SpyCEP inhibits priming of human neutrophils by GCP-2 and GROα. (A and B) Surface expression of CD11b. Neutrophils were cultured with 10 nM GCP-2 or GROα or those cleaved with SpyCEP (cGCP2 or cGROα). Results are the mean fluorescence (mean FL1) of neutrophils from four separate individuals (each symbol). The red line is the mean. Panel B is from a representative flow cytometry experiment. (C) SpyCEP inhibits priming for fMLF-stimulated neutrophil O₂⁻ generation. Human neutrophils were activated by 1 μM fMLF with or without priming by chemokines as indicated. Results are the means ± standard deviations of three separate experiments. Data were analyzed with a repeated-measures analysis of variance and Bonferroni's posttest for multiple comparisons.

FIG. 6.

SpyCEP contributes to M1T1 GAS mouse pathogenesis. (A) Soft tissue infection model.
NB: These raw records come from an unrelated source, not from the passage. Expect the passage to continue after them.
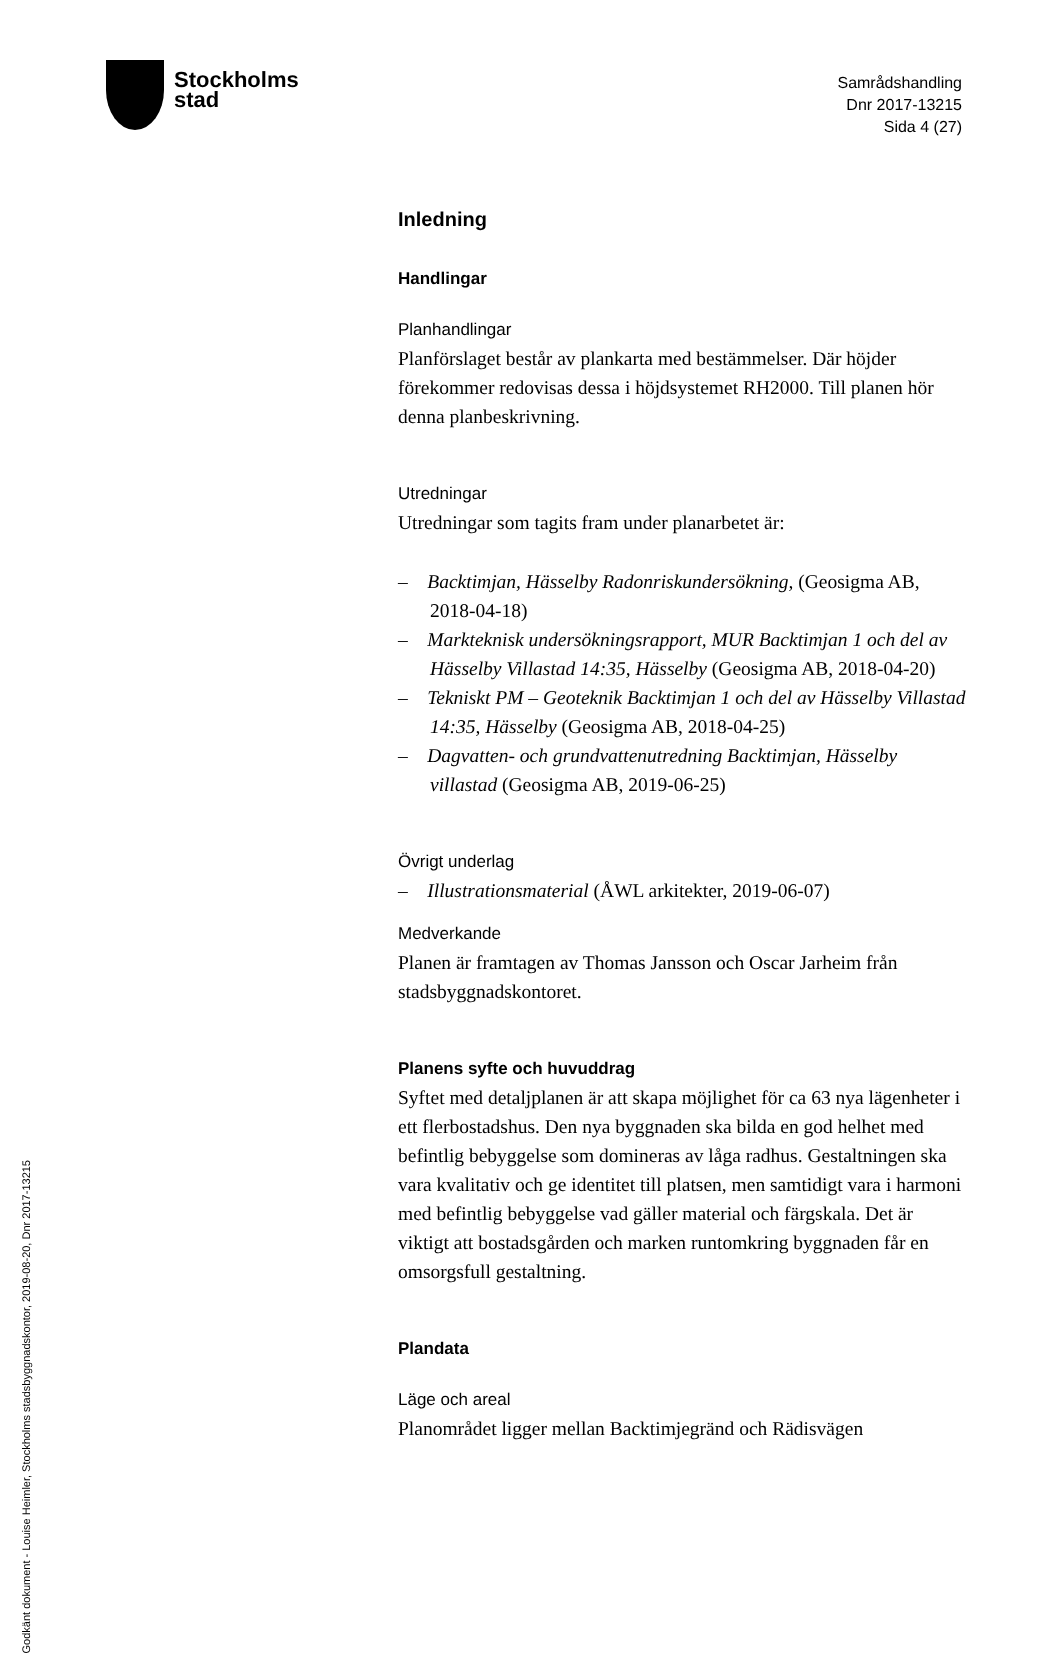Stockholms
stad
Samrådshandling
Dnr 2017-13215
Sida 4 (27)
Godkänt dokument - Louise Heimler, Stockholms stadsbyggnadskontor, 2019-08-20, Dnr 2017-13215
Inledning
Handlingar
Planhandlingar
Planförslaget består av plankarta med bestämmelser. Där höjder förekommer redovisas dessa i höjdsystemet RH2000. Till planen hör denna planbeskrivning.
Utredningar
Utredningar som tagits fram under planarbetet är:
– Backtimjan, Hässelby Radonriskundersökning, (Geosigma AB, 2018-04-18)
– Markteknisk undersökningsrapport, MUR Backtimjan 1 och del av Hässelby Villastad 14:35, Hässelby (Geosigma AB, 2018-04-20)
– Tekniskt PM – Geoteknik Backtimjan 1 och del av Hässelby Villastad 14:35, Hässelby (Geosigma AB, 2018-04-25)
– Dagvatten- och grundvattenutredning Backtimjan, Hässelby villastad (Geosigma AB, 2019-06-25)
Övrigt underlag
– Illustrationsmaterial (ÅWL arkitekter, 2019-06-07)
Medverkande
Planen är framtagen av Thomas Jansson och Oscar Jarheim från stadsbyggnadskontoret.
Planens syfte och huvuddrag
Syftet med detaljplanen är att skapa möjlighet för ca 63 nya lägenheter i ett flerbostadshus. Den nya byggnaden ska bilda en god helhet med befintlig bebyggelse som domineras av låga radhus. Gestaltningen ska vara kvalitativ och ge identitet till platsen, men samtidigt vara i harmoni med befintlig bebyggelse vad gäller material och färgskala. Det är viktigt att bostadsgården och marken runtomkring byggnaden får en omsorgsfull gestaltning.
Plandata
Läge och areal
Planområdet ligger mellan Backtimjegränd och Rädisvägen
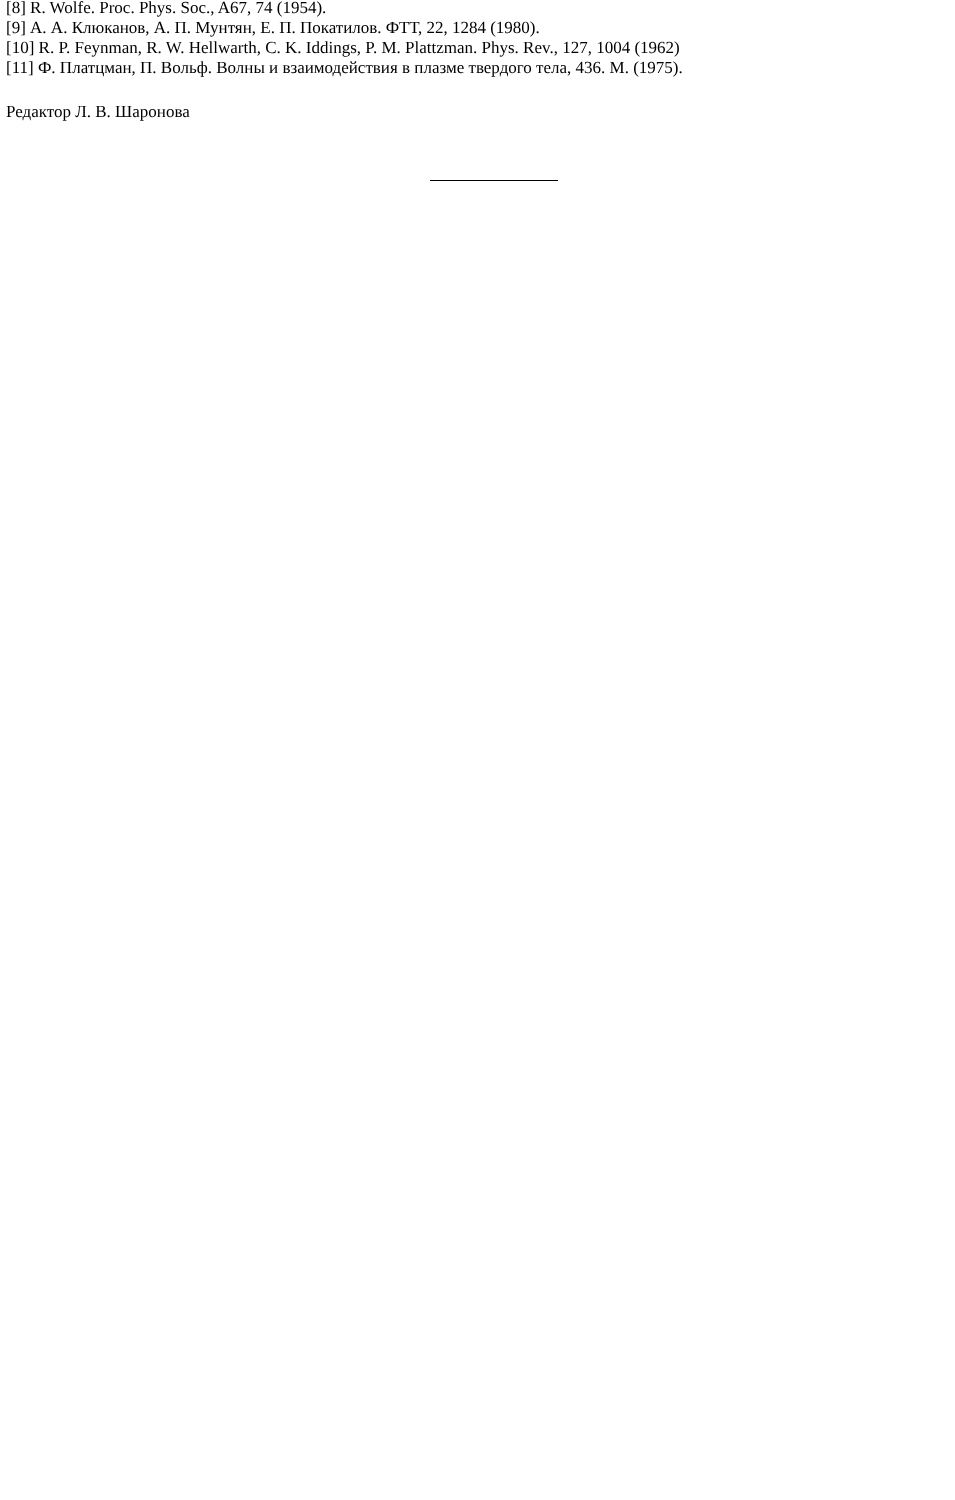[8] R. Wolfe. Proc. Phys. Soc., A67, 74 (1954).
[9] А. А. Клюканов, А. П. Мунтян, Е. П. Покатилов. ФТТ, 22, 1284 (1980).
[10] R. P. Feynman, R. W. Hellwarth, C. K. Iddings, P. M. Plattzman. Phys. Rev., 127, 1004 (1962)
[11] Ф. Платцман, П. Вольф. Волны и взаимодействия в плазме твердого тела, 436. М. (1975).
Редактор Л. В. Шаронова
Data show the mean skin lesion area over time for groups of 30 mice infected subcutaneously with 1 × 10⁷ CFU of either strain MGAS2221 or 2221ΔCEP. Error bars indicate the standard errors of the means. (B) Photographs of representative mice 2 days after subcutaneous infection with strain MGAS2221 or spyCEP isogenic mutant 2221ΔCEP. (C) Mice infected subcutaneously with spyCEP isogenic mutant strain 2221ΔCEP develop ulcerative lesions at a significantly greater rate than mice infected with parental strain MGAS2221. Asterisks indicate time points of statistical significance.